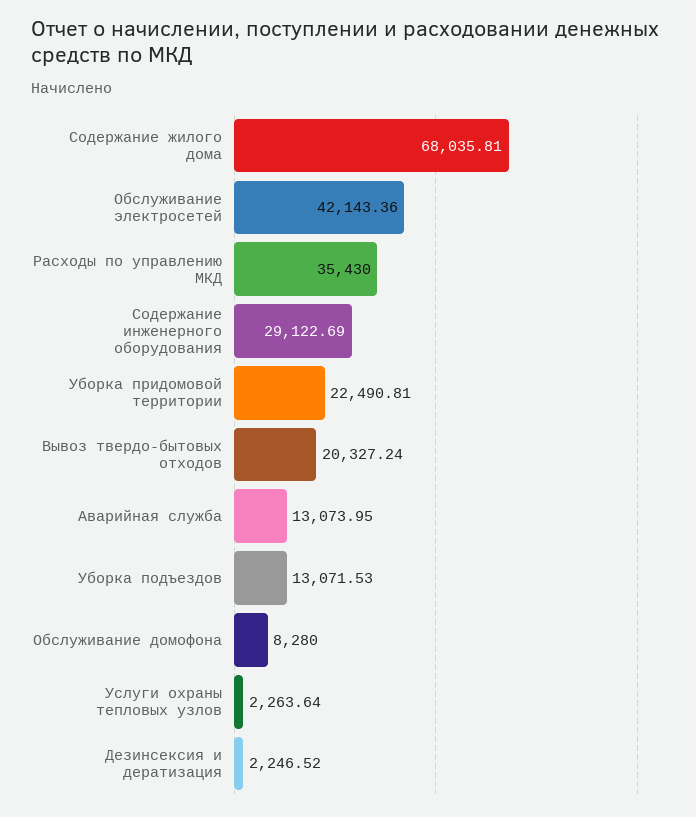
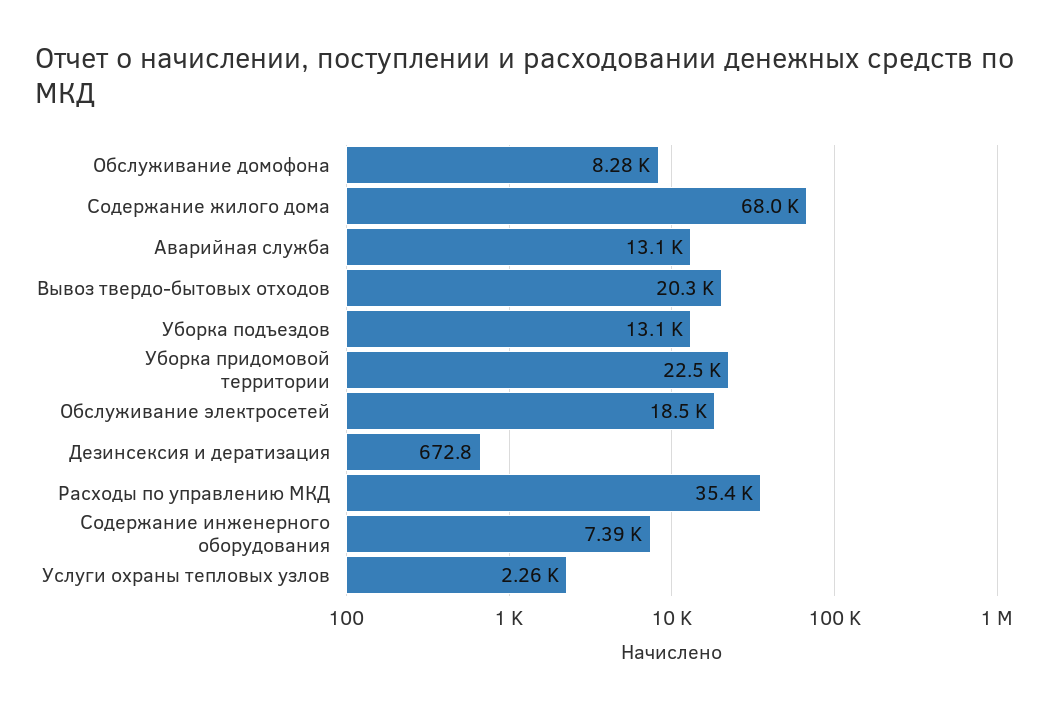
  {
    "Содержание жилого дома": 68035.81,
-   "Обслуживание электросетей": 42143.36,
+   "Обслуживание электросетей": 18500,
    "Расходы по управлению МКД": 35430,
-   "Содержание инженерного оборудования": 29122.69,
+   "Содержание инженерного оборудования": 7390,
    "Уборка придомовой территории": 22490.81,
    "Вывоз твердо-бытовых отходов": 20327.24,
    "Аварийная служба": 13073.95,
    "Уборка подъездов": 13071.53,
    "Обслуживание домофона": 8280,
    "Услуги охраны тепловых узлов": 2263.64,
-   "Дезинсексия и дератизация": 2246.52
+   "Дезинсексия и дератизация": 672.8
  }

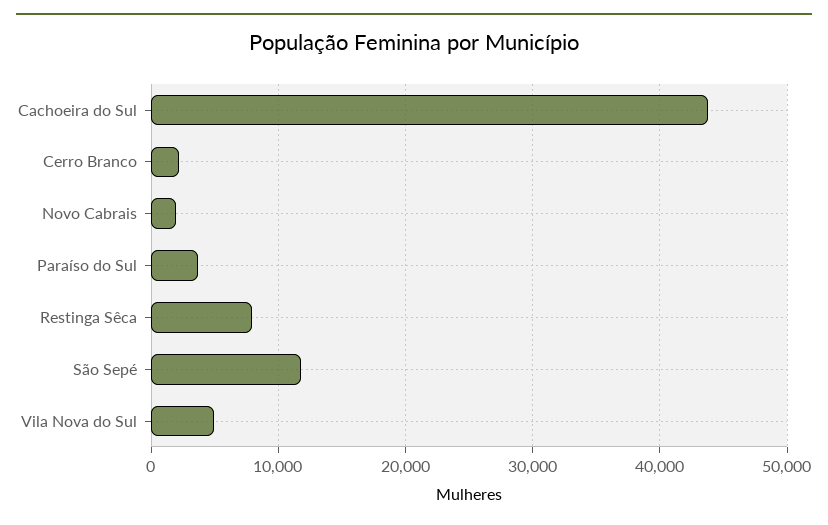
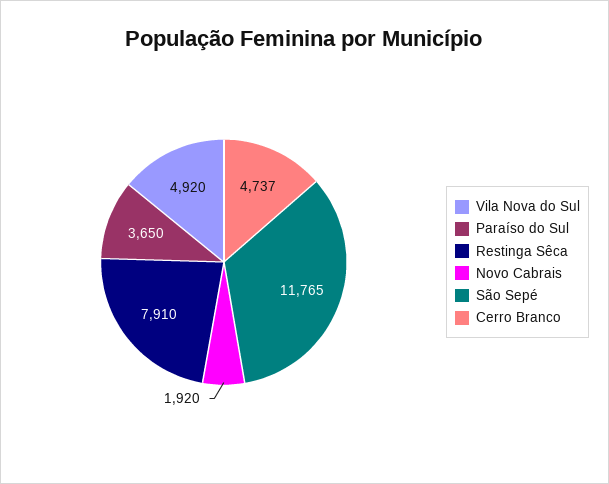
  {
-   "Cachoeira do Sul": 44000,
-   "Cerro Branco": 2000,
+   "Cerro Branco": 4737,
    "Novo Cabrais": 1920,
    "Paraíso do Sul": 3650,
    "Restinga Sêca": 7910,
    "São Sepé": 11765,
    "Vila Nova do Sul": 4920
  }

.....

● What is expected: Where a line in the material contains "Cerro", copy that line.

● Finished task:
-   "Cerro Branco": 2000,
+   "Cerro Branco": 4737,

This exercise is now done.